Although the use of administrative data is advantageous for analysis of outcomes following relatively infrequent procedures such as ST, important limitations are also introduced. Certain variables, such as goiter size, degree of substernal extension, and use of a sternotomy incision during ST, are impossible to capture. Series of substernal goiters have reported a mean goiter mass ranging from 140 g [20] to 264 g [23], and increased goiter mass has been associated with postoperative complications following ST [27]. Goiter size may thus confound the relation between ST and adverse outcomes, although there are no data to suggest that goiter size varies by volume group. Analysis of institutional databases that capture goiter size could help to elucidate these relations, although such studies would likely suffer from inadequate power.

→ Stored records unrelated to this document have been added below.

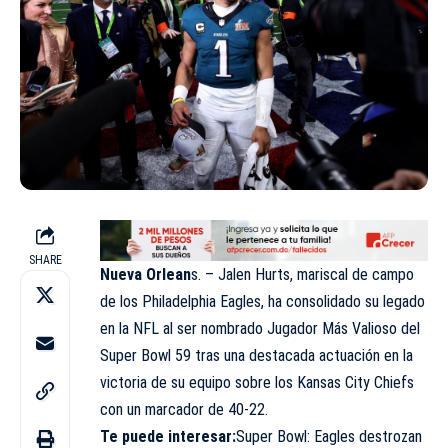
SHARE
Nueva Orlean
s. – Jalen Hurts, mariscal de campo
de los Philadelphia Eagles, ha consolidado su legado
en la NFL al ser nombrado Jugador Más Valioso del
Super Bowl 59 tras una destacada actuación en la
victoria de su equipo sobre los Kansas City Chiefs
con un marcador de 40-22.
Te puede interesar:
Super Bowl: Eagles destrozan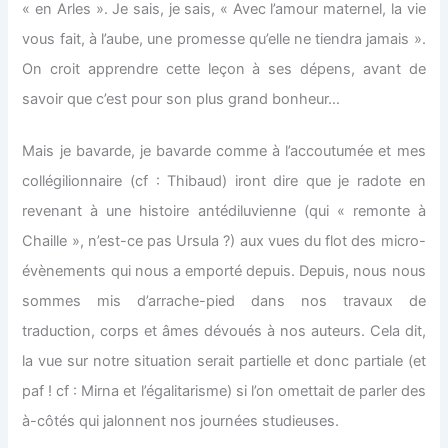
« en Arles ». Je sais, je sais, « Avec l’amour maternel, la vie
vous fait, à l’aube, une promesse qu’elle ne tiendra jamais ».
On croit apprendre cette leçon à ses dépens, avant de
savoir que c’est pour son plus grand bonheur…
Mais je bavarde, je bavarde comme à l’accoutumée et mes
collégilionnaire (cf : Thibaud) iront dire que je radote en
revenant à une histoire antédiluvienne (qui « remonte à
Chaille », n’est-ce pas Ursula ?) aux vues du flot des micro-
évènements qui nous a emporté depuis. Depuis, nous nous
sommes mis d’arrache-pied dans nos travaux de
traduction, corps et âmes dévoués à nos auteurs. Cela dit,
la vue sur notre situation serait partielle et donc partiale (et
paf ! cf : Mirna et l’égalitarisme) si l’on omettait de parler des
à-côtés qui jalonnent nos journées studieuses.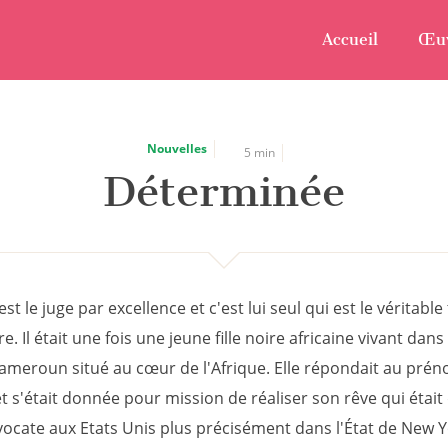
Accueil
Œu
Nouvelles
5 min
Déterminée
st le juge par excellence et c'est lui seul qui est le véritable
re. Il était une fois une jeune fille noire africaine vivant dans
eroun situé au cœur de l'Afrique. Elle répondait au pré
t s'était donnée pour mission de réaliser son rêve qui était
vocate aux Etats Unis plus précisément dans l'État de New Y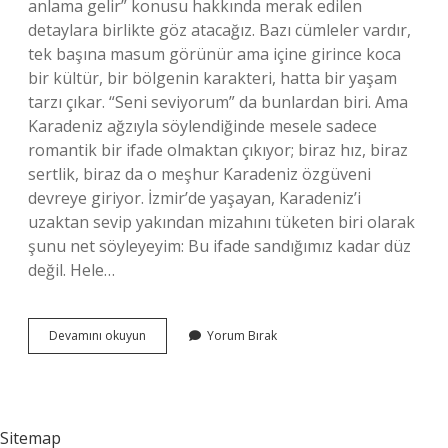
anlama gelir” konusu hakkında merak edilen
detaylara birlikte göz atacağız. Bazı cümleler vardır,
tek başına masum görünür ama içine girince koca
bir kültür, bir bölgenin karakteri, hatta bir yaşam
tarzı çıkar. “Seni seviyorum” da bunlardan biri. Ama
Karadeniz ağzıyla söylendiğinde mesele sadece
romantik bir ifade olmaktan çıkıyor; biraz hız, biraz
sertlik, biraz da o meşhur Karadeniz özgüveni
devreye giriyor. İzmir’de yaşayan, Karadeniz’i
uzaktan sevip yakından mizahını tüketen biri olarak
şunu net söyleyeyim: Bu ifade sandığımız kadar düz
değil. Hele…
Karadeniz’de
Devamını okuyun
Yorum Bırak
aşkım
ne
anlama
gelir
?
Sitemap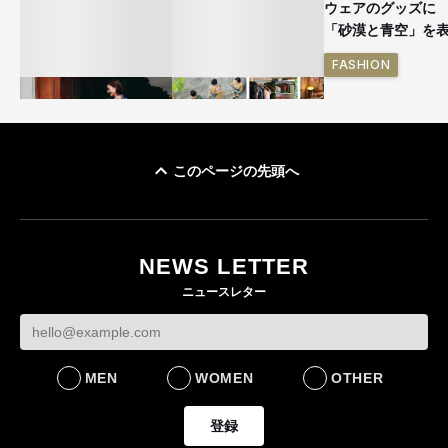
ウェアのグッズ
「砂漠と青空」を
FASHION
このページの先頭へ
ユニクロ × コントワ
イケアが「都市部で暮
ー・デ・コトニエ新
らす若い世代」に向け
作 コーデュロイジャ
た新作を発売 全13型
NEWS LETTER
ケットなど7型を発売
をラインナップ
ニュースレター
FASHION
LIFESTYLE
MEN
WOMEN
OTHER
登録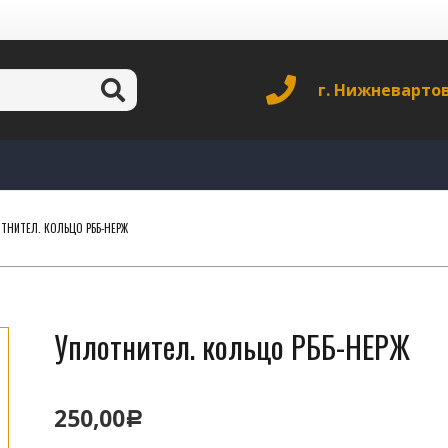
г. Нижневарто
ТНИТЕЛ. КОЛЬЦО РББ-НЕРЖ
Уплотнител. кольцо РББ-НЕРЖ
250,00
Р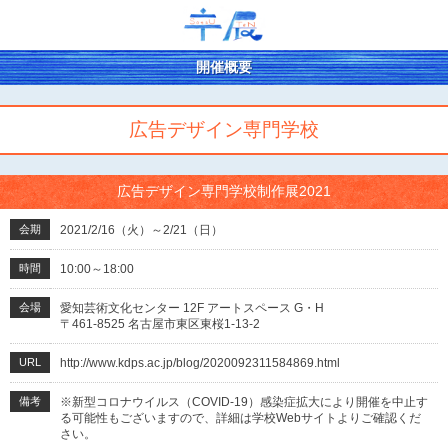
開催概要
広告デザイン専門学校
広告デザイン専門学校制作展2021
会期
2021/2/16（火）～2/21（日）
時間
10:00～18:00
会場
愛知芸術文化センター 12F アートスペース G・H
〒461-8525 名古屋市東区東桜1-13-2
URL
http://www.kdps.ac.jp/blog/2020092311584869.html
備考
※新型コロナウイルス（COVID-19）感染症拡大により開催を中止す
る可能性もございますので、詳細は学校Webサイトよりご確認くだ
さい。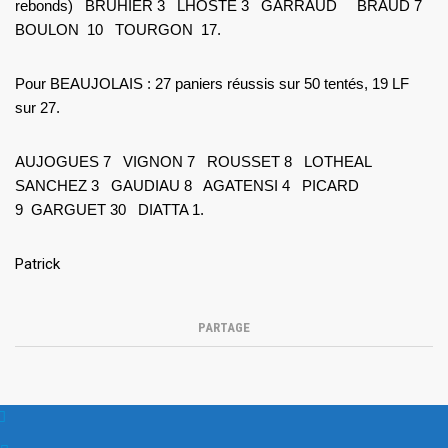
rebonds) BRUHIER 3 LHOSTE 3 GARRAUD BRAUD 7
BOULON 10 TOURGON 17.
Pour BEAUJOLAIS : 27 paniers réussis sur 50 tentés, 19 LF
sur 27.
AUJOGUES 7 VIGNON 7 ROUSSET 8 LOTHEAL
SANCHEZ 3 GAUDIAU 8 AGATENSI 4 PICARD
9 GARGUET 30 DIATTA 1.
Patrick
PARTAGE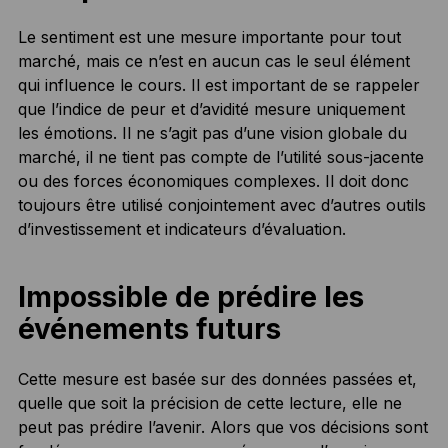
Le sentiment est une mesure importante pour tout
marché, mais ce n’est en aucun cas le seul élément
qui influence le cours. Il est important de se rappeler
que l’indice de peur et d’avidité mesure uniquement
les émotions. Il ne s’agit pas d’une vision globale du
marché, il ne tient pas compte de l’utilité sous-jacente
ou des forces économiques complexes. Il doit donc
toujours être utilisé conjointement avec d’autres outils
d’investissement et indicateurs d’évaluation.
Impossible de prédire les
événements futurs
Cette mesure est basée sur des données passées et,
quelle que soit la précision de cette lecture, elle ne
peut pas prédire l’avenir. Alors que vos décisions sont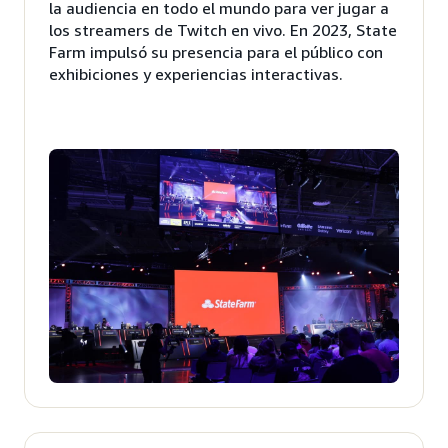
la audiencia en todo el mundo para ver jugar a
los streamers de Twitch en vivo. En 2023, State
Farm impulsó su presencia para el público con
exhibiciones y experiencias interactivas.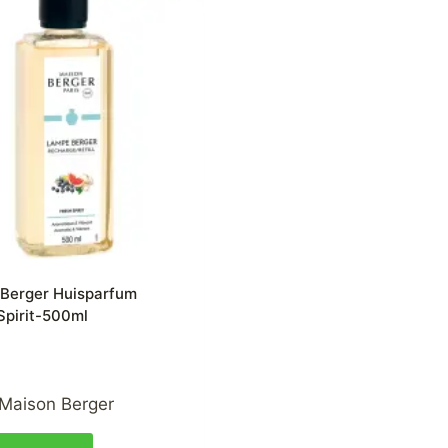
Berger Huisparfum
Spirit-500ml
Maison Berger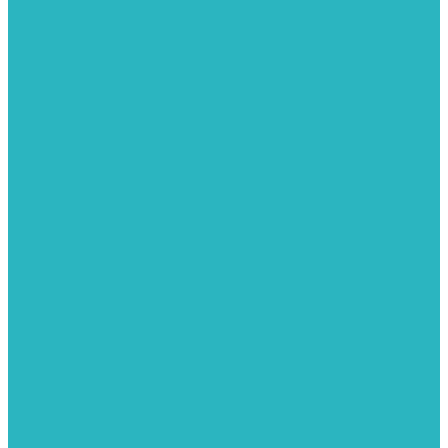
Картриджи для колб
Магистральные фильтры
Магнитные активаторы воды
Химия для септиков и бассейнов
Хомуты
ХОМУТЫ КРЕПЕЖНЫЕ
ХОМУТЫ РЕМОНТНЫЕ
Разное
Компания
Отзывы
Вопрос-ответ
Карта сайта
Политика конфиденциальности
Публичная оферта
Полезные статьи
Спецпредложения
Оплата и доставка
Бренды
Контакты
...
Каталог товаров
Автомойки
Бойлеры косвенного нагрева
Комплектующее к бойлерам косвенного нагрева
Вентиляторы и воздуховоды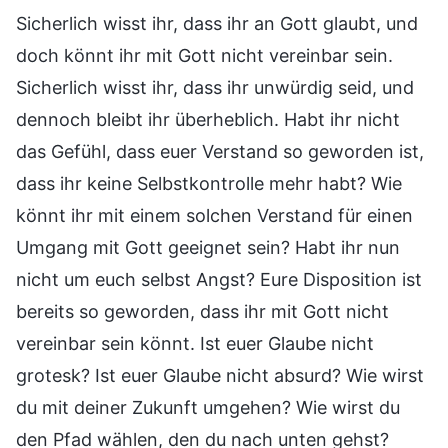
Sicherlich wisst ihr, dass ihr an Gott glaubt, und
doch könnt ihr mit Gott nicht vereinbar sein.
Sicherlich wisst ihr, dass ihr unwürdig seid, und
dennoch bleibt ihr überheblich. Habt ihr nicht
das Gefühl, dass euer Verstand so geworden ist,
dass ihr keine Selbstkontrolle mehr habt? Wie
könnt ihr mit einem solchen Verstand für einen
Umgang mit Gott geeignet sein? Habt ihr nun
nicht um euch selbst Angst? Eure Disposition ist
bereits so geworden, dass ihr mit Gott nicht
vereinbar sein könnt. Ist euer Glaube nicht
grotesk? Ist euer Glaube nicht absurd? Wie wirst
du mit deiner Zukunft umgehen? Wie wirst du
den Pfad wählen, den du nach unten gehst?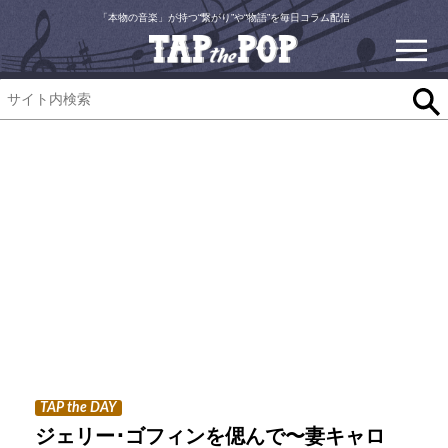
「本物の音楽」が持つ“繋がり”や“物語”を毎日コラム配信
TAP the DAY
ジェリー･ゴフィンを偲んで〜妻キャロ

Additional limitations of administrative data include undercoding demographic variables such as patient co-morbidity. Furthermore, additional unmeasured patient characteristics may differ based on hospital volume groupings and introduce biases. This phenomenon, known as “clustering,” may in turn exaggerate measures of association in volume–outcome studies [40]. Finally, because hospital administrative data are limited to the inpatient period, the durations of both RLN injury and hypoparathyroidism are impossible to ascertain.\

Conclusions

The literature concerning the hospital volume of surgical procedures and patient outcomes continues to evolve. In the present study, we provide evidence that the hospital volume of thyroidectomies is directly related to both morbidity and mortality following ST. This effect appears to be independent of differences in patient age, socioeconomic status, co-morbidity, or extent of surgery among volume groups. Although these results suggest potential value to the regionalization of ST to high-volume centers, they must be examined in light of the limitations common to studies of this kind. Further research is needed prior to definitive recommendations.